## Exercise objective
Below are the records; pull every line that includes "input".

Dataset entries
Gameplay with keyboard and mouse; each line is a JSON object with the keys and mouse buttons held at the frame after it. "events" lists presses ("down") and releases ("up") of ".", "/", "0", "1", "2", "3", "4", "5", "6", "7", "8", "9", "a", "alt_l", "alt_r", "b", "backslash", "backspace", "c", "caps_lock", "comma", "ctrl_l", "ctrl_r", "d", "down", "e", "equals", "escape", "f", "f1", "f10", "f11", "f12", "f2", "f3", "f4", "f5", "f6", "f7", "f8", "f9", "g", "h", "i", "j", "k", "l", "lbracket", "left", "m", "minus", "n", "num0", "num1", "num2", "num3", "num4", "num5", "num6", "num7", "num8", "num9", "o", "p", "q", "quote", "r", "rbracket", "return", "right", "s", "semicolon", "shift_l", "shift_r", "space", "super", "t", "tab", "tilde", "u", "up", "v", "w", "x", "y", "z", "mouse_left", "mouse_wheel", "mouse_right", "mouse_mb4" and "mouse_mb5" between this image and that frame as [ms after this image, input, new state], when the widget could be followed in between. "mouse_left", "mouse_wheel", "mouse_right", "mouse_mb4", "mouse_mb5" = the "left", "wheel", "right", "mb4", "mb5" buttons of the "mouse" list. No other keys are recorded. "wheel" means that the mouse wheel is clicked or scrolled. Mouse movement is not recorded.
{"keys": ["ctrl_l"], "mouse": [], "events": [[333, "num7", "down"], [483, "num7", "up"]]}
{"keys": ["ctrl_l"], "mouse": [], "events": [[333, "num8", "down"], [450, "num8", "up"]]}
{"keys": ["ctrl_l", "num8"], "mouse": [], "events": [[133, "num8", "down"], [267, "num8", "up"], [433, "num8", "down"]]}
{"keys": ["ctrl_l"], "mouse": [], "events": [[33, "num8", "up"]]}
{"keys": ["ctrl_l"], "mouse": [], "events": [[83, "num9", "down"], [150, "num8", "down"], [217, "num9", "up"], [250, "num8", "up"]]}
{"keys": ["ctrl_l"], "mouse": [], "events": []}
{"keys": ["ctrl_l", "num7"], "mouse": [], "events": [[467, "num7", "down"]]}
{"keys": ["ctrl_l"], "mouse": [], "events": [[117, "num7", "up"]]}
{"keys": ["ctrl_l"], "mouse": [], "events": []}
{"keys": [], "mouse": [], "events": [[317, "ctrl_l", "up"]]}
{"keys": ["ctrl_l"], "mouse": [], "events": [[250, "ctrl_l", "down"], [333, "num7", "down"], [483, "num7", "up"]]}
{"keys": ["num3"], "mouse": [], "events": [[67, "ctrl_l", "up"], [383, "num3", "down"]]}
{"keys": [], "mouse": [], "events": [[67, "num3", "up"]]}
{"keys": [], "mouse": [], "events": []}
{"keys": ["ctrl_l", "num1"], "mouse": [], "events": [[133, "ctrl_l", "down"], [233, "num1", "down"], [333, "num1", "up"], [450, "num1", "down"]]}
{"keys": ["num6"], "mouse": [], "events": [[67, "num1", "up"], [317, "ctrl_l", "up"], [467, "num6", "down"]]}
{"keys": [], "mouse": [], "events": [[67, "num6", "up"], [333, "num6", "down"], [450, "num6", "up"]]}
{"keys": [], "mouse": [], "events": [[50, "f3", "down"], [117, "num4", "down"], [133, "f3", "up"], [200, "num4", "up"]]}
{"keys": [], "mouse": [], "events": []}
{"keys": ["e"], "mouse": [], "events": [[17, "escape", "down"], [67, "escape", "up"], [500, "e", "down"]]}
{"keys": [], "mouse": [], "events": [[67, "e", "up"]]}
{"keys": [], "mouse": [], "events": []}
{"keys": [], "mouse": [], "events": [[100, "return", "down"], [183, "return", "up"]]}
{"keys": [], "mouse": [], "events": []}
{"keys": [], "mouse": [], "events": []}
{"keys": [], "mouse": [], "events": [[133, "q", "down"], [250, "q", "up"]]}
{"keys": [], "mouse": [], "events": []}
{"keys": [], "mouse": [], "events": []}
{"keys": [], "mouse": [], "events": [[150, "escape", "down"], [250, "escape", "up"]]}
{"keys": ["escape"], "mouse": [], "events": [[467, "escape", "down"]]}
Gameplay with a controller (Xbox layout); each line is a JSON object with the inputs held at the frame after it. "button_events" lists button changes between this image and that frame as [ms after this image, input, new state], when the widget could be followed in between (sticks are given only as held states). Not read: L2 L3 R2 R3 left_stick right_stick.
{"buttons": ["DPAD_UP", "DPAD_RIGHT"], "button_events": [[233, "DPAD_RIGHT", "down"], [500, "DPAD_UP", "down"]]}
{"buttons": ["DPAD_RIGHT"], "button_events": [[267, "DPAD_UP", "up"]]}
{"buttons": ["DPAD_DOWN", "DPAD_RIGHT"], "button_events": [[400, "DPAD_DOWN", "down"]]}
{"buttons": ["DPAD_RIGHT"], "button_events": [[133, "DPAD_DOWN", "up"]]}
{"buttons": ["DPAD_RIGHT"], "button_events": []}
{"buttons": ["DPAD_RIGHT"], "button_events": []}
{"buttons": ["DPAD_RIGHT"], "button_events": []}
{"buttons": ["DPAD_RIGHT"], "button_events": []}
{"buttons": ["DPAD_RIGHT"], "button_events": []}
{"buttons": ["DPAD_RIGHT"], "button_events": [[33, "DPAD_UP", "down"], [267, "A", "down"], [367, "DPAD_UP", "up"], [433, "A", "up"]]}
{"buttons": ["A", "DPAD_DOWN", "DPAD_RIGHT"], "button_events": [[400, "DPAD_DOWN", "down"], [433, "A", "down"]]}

## Written solution
Gameplay with keyboard and mouse; each line is a JSON object with the keys and mouse buttons held at the frame after it. "events" lists presses ("down") and releases ("up") of ".", "/", "0", "1", "2", "3", "4", "5", "6", "7", "8", "9", "a", "alt_l", "alt_r", "b", "backslash", "backspace", "c", "caps_lock", "comma", "ctrl_l", "ctrl_r", "d", "down", "e", "equals", "escape", "f", "f1", "f10", "f11", "f12", "f2", "f3", "f4", "f5", "f6", "f7", "f8", "f9", "g", "h", "i", "j", "k", "l", "lbracket", "left", "m", "minus", "n", "num0", "num1", "num2", "num3", "num4", "num5", "num6", "num7", "num8", "num9", "o", "p", "q", "quote", "r", "rbracket", "return", "right", "s", "semicolon", "shift_l", "shift_r", "space", "super", "t", "tab", "tilde", "u", "up", "v", "w", "x", "y", "z", "mouse_left", "mouse_wheel", "mouse_right", "mouse_mb4" and "mouse_mb5" between this image and that frame as [ms after this image, input, new state], when the widget could be followed in between. "mouse_left", "mouse_wheel", "mouse_right", "mouse_mb4", "mouse_mb5" = the "left", "wheel", "right", "mb4", "mb5" buttons of the "mouse" list. No other keys are recorded. "wheel" means that the mouse wheel is clicked or scrolled. Mouse movement is not recorded.
Gameplay with a controller (Xbox layout); each line is a JSON object with the inputs held at the frame after it. "button_events" lists button changes between this image and that frame as [ms after this image, input, new state], when the widget could be followed in between (sticks are given only as held states). Not read: L2 L3 R2 R3 left_stick right_stick.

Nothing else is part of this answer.